Document excerpt =
......

On Wed, 2009-01-21 at 14:54 +0900, Hidetoshi Seto wrote:
> (resend, rebased on today's linux-next 20090121)
>
> posix-cpu-timers, clock_gettime(CLOCK_THREAD_CPUTIME_ID) and
> clock_gettime(CLOCK_PROCESS_CPUTIME_ID) occasionally go backward.
>
> From user land (@HZ=250), it looks like:
> prev call current call diff
> (0.191195713) > (0.191200456) : 4743
> (0.191200456) > (0.191205198) : 4742
> (0.191205198) > (0.187213693) : -3991505
> (0.187213693) > (0.191218688) : 4004995
> (0.191218688) > (0.191223436) : 4748
>
> The reasons are:
>
> - Timer tick (and task_tick) can interrups between getting
> sum_exec_runtime and task_delta_exec(p). Since task's runtime
> is updated in the tick, it makes the value of cpu->sched about
> a tick less than what it should be.
> So, interrupts should be disabled while sampling runtime and
> delta.
>
> - Queuing task also updates runtime of task running on the rq
> which a task is going to be enqueued/dequeued.
> So, runqueue should be locked while sampling runtime and delta.

Correct.

> For thread time (CLOCK_THREAD_CPUTIME_ID), it is easy to solve
> by making a function do all in a block locked by task_rq_lock().
>
> # clock_gettime(CLOCK_THREAD_CPUTIME_ID)
> before:
> cpu->sched = p->se.sum_exec_runtime + task_delta_exec(p);
> after:
> cpu->sched = task_total_exec(p);

OK.

> For process time (CLOCK_PROCESS_CPUTIME_ID), proposed fix here
> is moving thread_group_cputime() from include/linux/sched.h to
> kernel/sched.c, and let it use rq-related operations.

......

Provided data =
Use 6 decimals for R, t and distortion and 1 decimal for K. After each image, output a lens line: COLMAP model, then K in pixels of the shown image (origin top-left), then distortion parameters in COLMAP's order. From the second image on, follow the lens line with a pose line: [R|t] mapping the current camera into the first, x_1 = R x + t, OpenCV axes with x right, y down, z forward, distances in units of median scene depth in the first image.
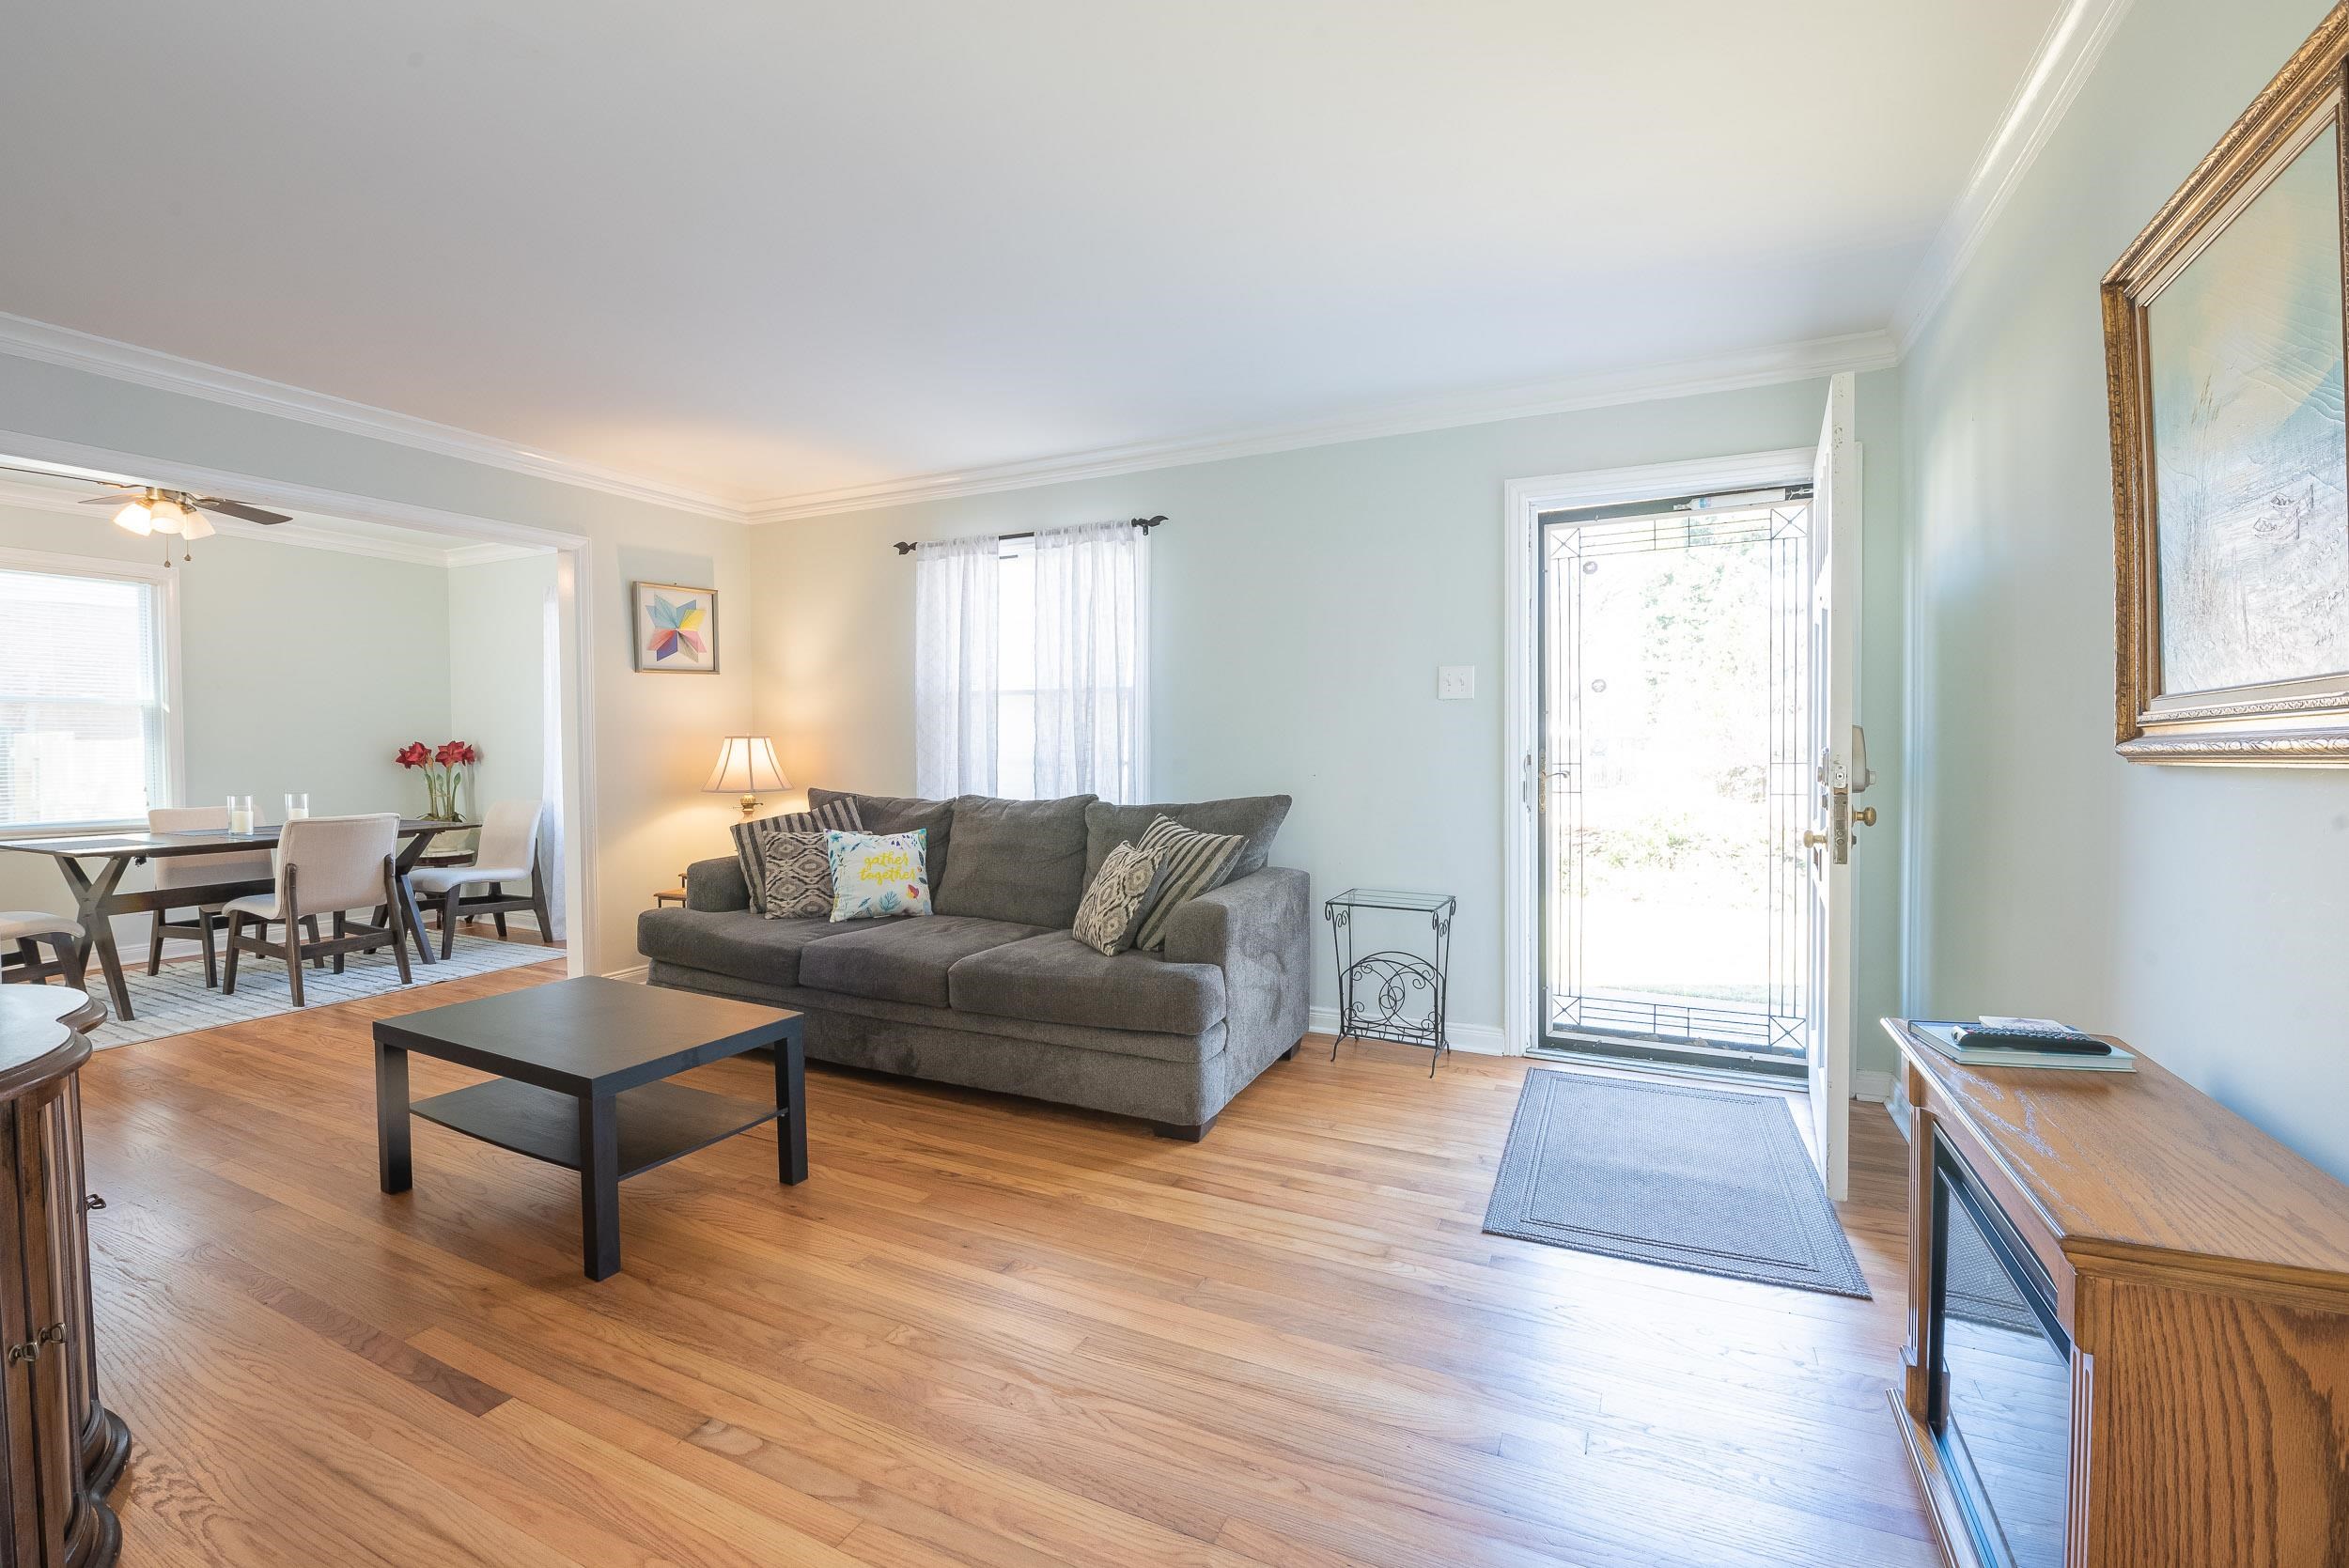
lens RADIAL K [[953.5, 0, 1196.2], [0, 953.5, 779.2], [0, 0, 1]] dist [0.002496, -0.000022]
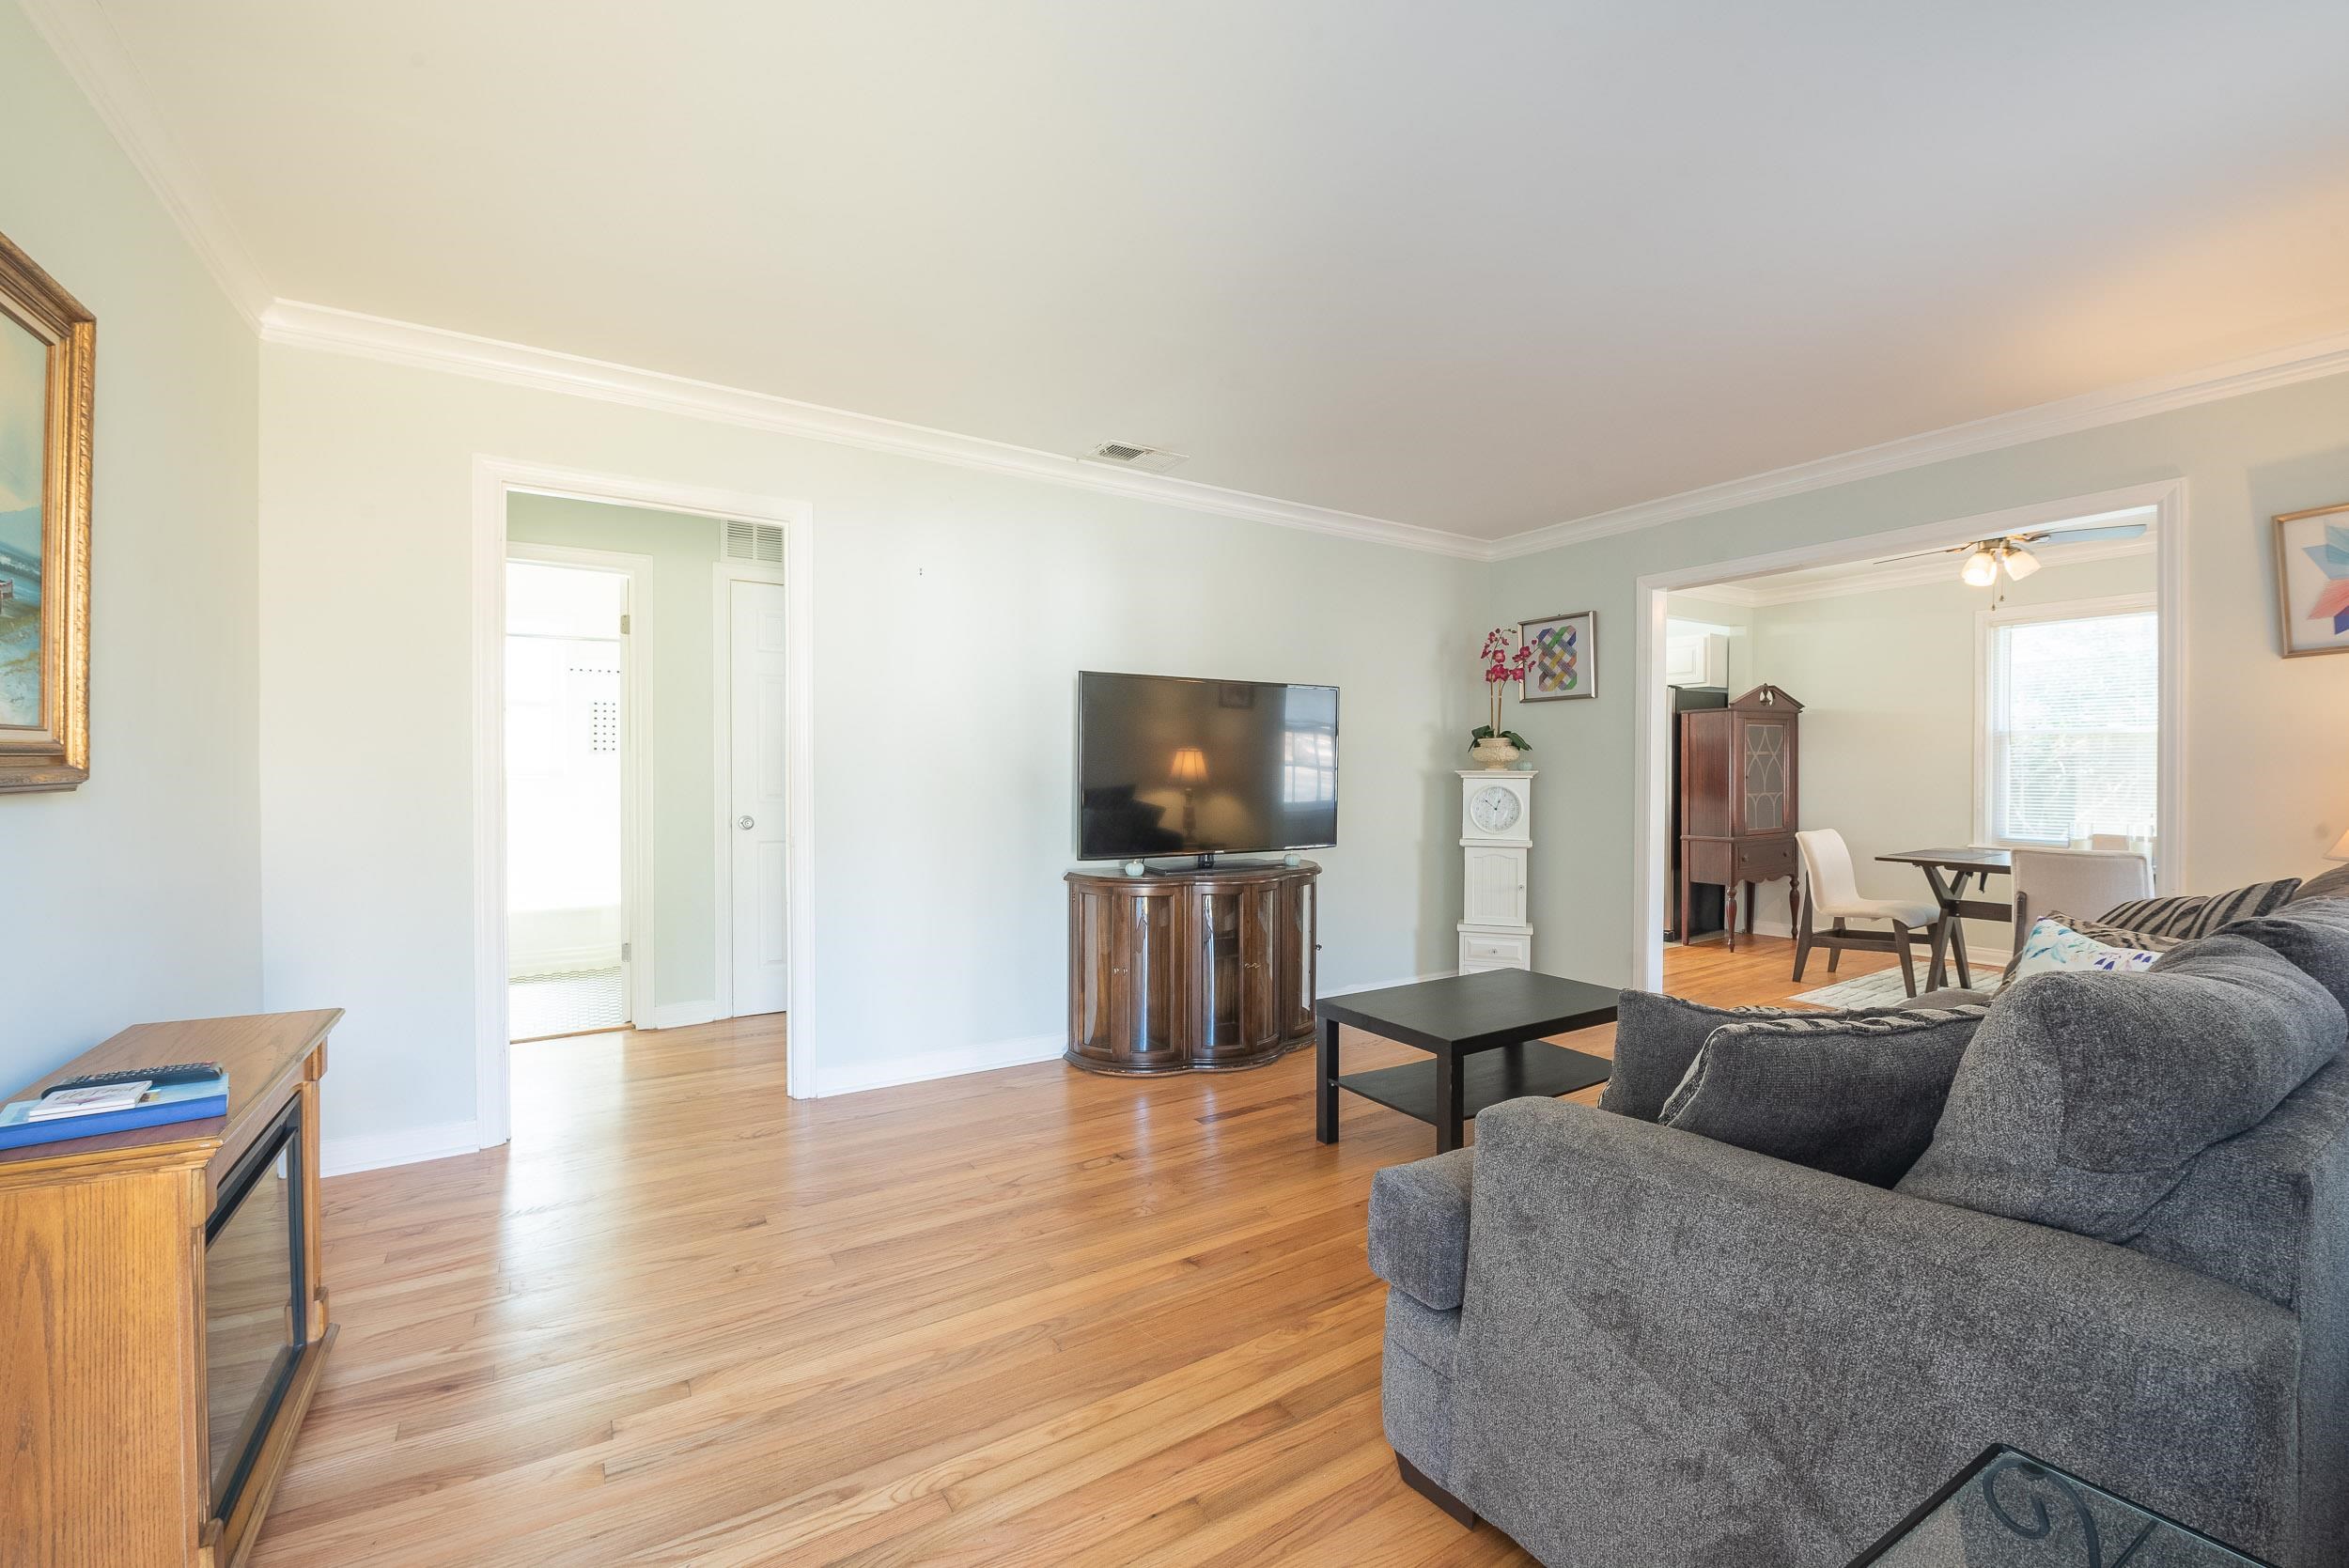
lens RADIAL K [[953.5, 0, 1160.3], [0, 953.5, 766.4], [0, 0, 1]] dist [0.002496, -0.000022]
pose [[-0.532717, -0.001883, -0.846292, 0.280272], [-0.028627, 0.999465, 0.015796, -0.024539], [0.845809, 0.032642, -0.532486, 0.583195]]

......

Work instructions =
a. In the excerpt on CPU-time clocks going backward, what should be locked while runtime and delta are sampled?
b. Retype the part of the excerpt on CPU-time clocks going backward between "On Wed, 2009-01-21" and "occasionally go backward.", inclusive.
c. Extend the mailing-list discussion of CPU-time clocks going backward, starting after its final sentence.

Results =
a. The runqueue should be locked.

b.
On Wed, 2009-01-21 at 14:54 +0900, Hidetoshi Seto wrote:
> (resend, rebased on today's linux-next 20090121)
>
> posix-cpu-timers, clock_gettime(CLOCK_THREAD_CPUTIME_ID) and
> clock_gettime(CLOCK_PROCESS_CPUTIME_ID) occasionally go backward.

c.
>
> # clock_gettime(CLOCK_PROCESS_CPUTIME_ID)
> before:
> thread_group_cputime(p,&cputime); /* returns total */
> cpu->sched = cputime.sum_exec_runtime + task_delta_exec(p);
> after:
> thread_group_cputime(p,&cputime); /* total + local delta */
> cpu->sched = cputime.sum_exec_runtime;
>
> [Note]: According to the current code, process timer returns
> "((total runtime of thread group) + (delta of current thread))."
> The former total is total of "banked runtime" in signal structure,
> therefore technically speaking the latter delta should be sum of
> delta of all running thread in the group. However requesting delta
> for all cpu is quite heavy and nonsense, so I took a realistic
> approach - keep it as is, as return banked total plus local delta.
> In othe words, people should be careful that accuracy of process
> timer is not so good (while clock_getres() returns a resolution of
> 1ns), it can stale about tick*(max(NR_CPUS, num_thread)-1).

IMO process wide clocks and timers should be discouraged anyway. The
proposed restriction in resolution looks perfectly fine (esp as its what
it already was).

However I cannot quite see how its different from before.

We used to do:

thread_group_cputime(p, &cputime);
*cputime = *totals
cpu->sched = cputime.sum_exec_runtime + task_delta_exec(p)

Which is equal to totals.sum_exec_runtime + task_delta_exec(p).

The new code does exactly that, but in a more correct way.

> Signed-off-by: Hidetoshi Seto <[email protected]>

Acked-by: Peter Zijlstra <[email protected]>

> ---
> include/linux/kernel_stat.h | 2 +-
> include/linux/sched.h | 11 +----------
> kernel/posix-cpu-timers.c | 4 ++--
> kernel/sched.c | 29 +++++++++++++++++++++++++++--
> 4 files changed, 31 insertions(+), 15 deletions(-)
>
> diff --git a/include/linux/kernel_stat.h b/include/linux/kernel_stat.h
> index 570d204..50fabb3 100644
> --- a/include/linux/kernel_stat.h
> +++ b/include/linux/kernel_stat.h
> @@ -78,7 +78,7 @@ static inline unsigned int kstat_irqs(unsigned int irq)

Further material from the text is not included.